- **Aim of the exercise**
Look through the listing below and report the lines that have the word "center" in them.

- **Record extracts**
*** Block opens ***

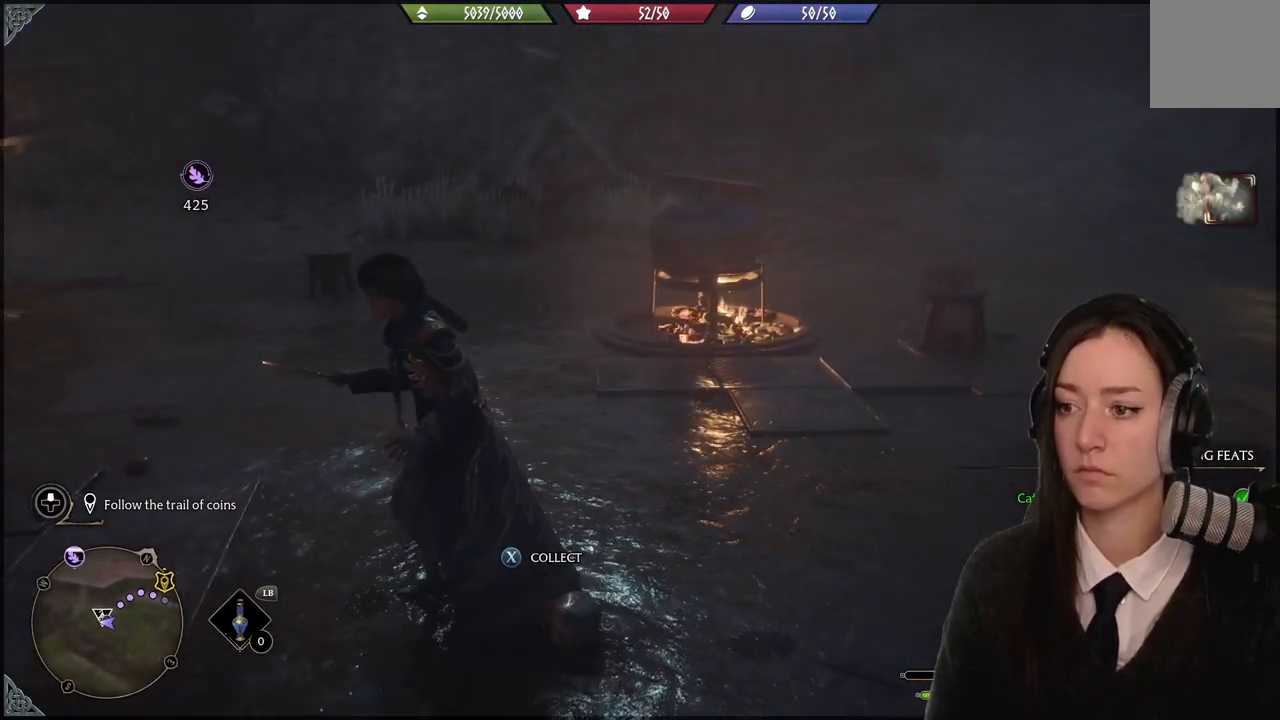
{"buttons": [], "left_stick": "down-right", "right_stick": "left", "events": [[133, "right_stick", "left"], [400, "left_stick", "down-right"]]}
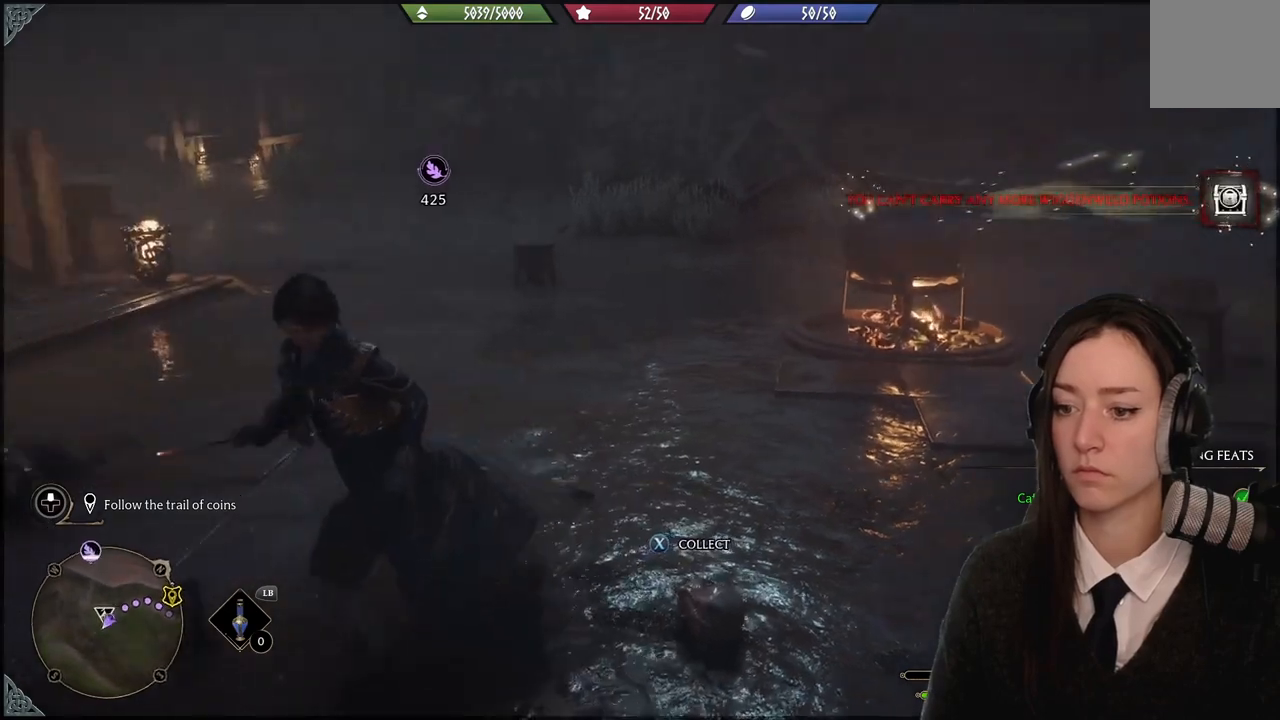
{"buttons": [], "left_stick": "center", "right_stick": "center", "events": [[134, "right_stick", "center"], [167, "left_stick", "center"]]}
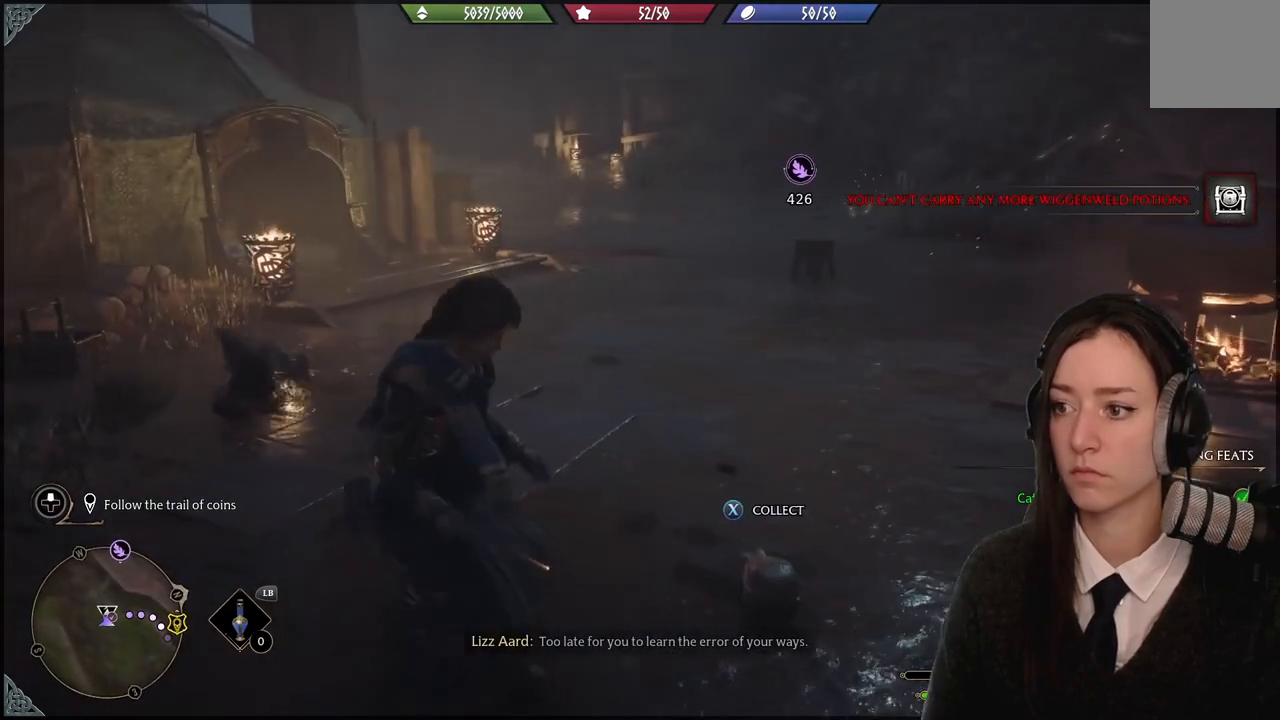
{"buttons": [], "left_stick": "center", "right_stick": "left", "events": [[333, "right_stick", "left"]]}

*** Block closes ***
*** Block opens ***

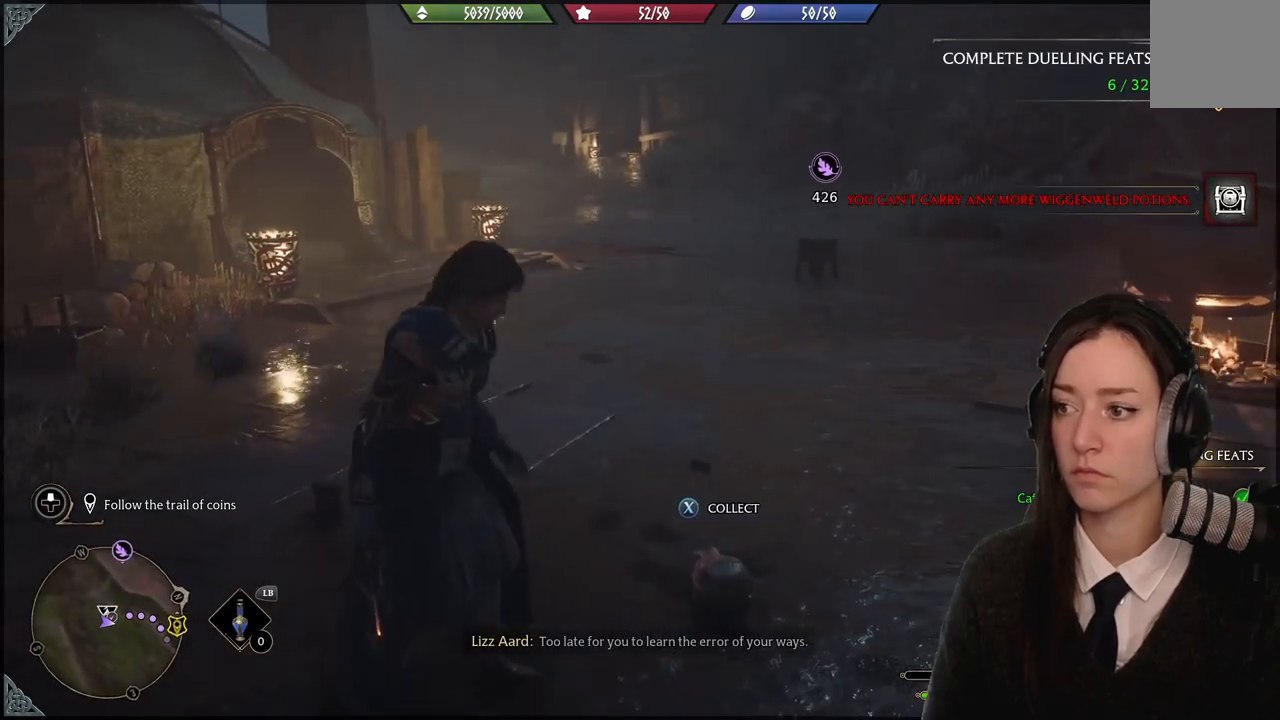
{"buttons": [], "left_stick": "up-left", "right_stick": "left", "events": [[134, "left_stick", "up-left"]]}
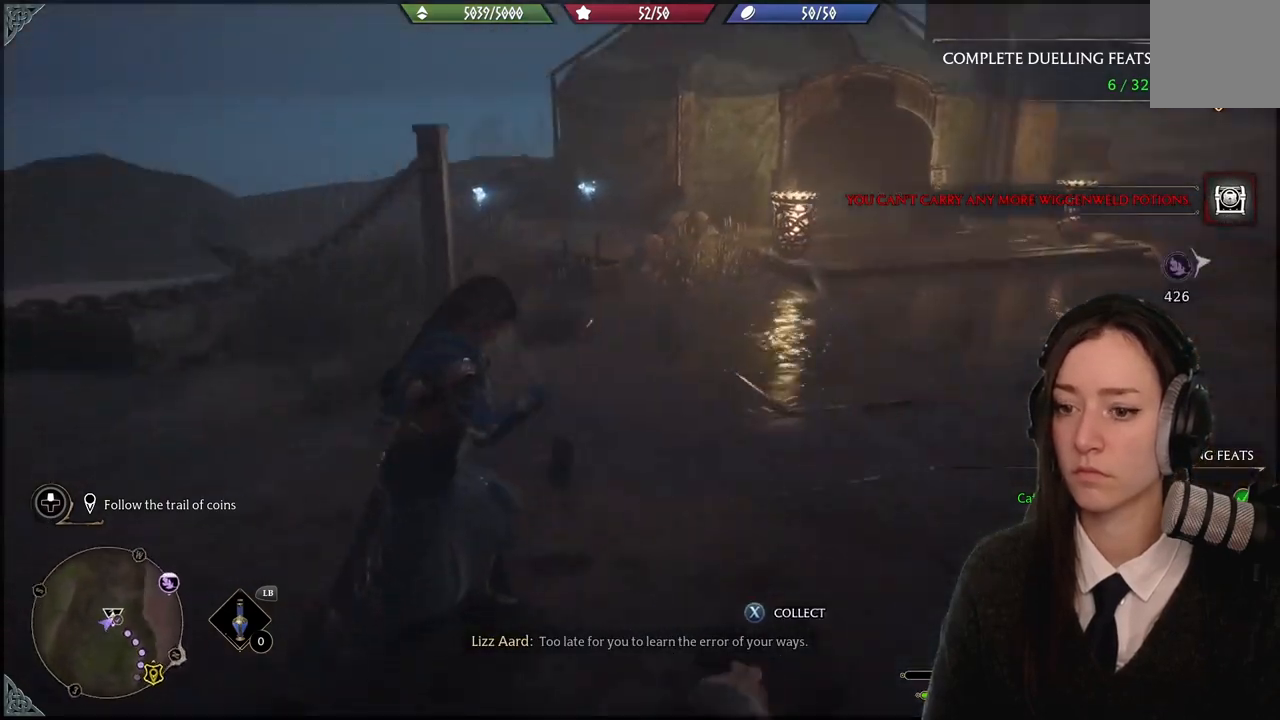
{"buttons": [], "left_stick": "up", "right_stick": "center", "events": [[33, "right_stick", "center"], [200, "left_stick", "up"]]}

*** Block closes ***

- **Answer area**
{"buttons": [], "left_stick": "center", "right_stick": "center", "events": [[134, "right_stick", "center"], [167, "left_stick", "center"]]}
{"buttons": [], "left_stick": "center", "right_stick": "left", "events": [[333, "right_stick", "left"]]}
{"buttons": [], "left_stick": "up", "right_stick": "center", "events": [[33, "right_stick", "center"], [200, "left_stick", "up"]]}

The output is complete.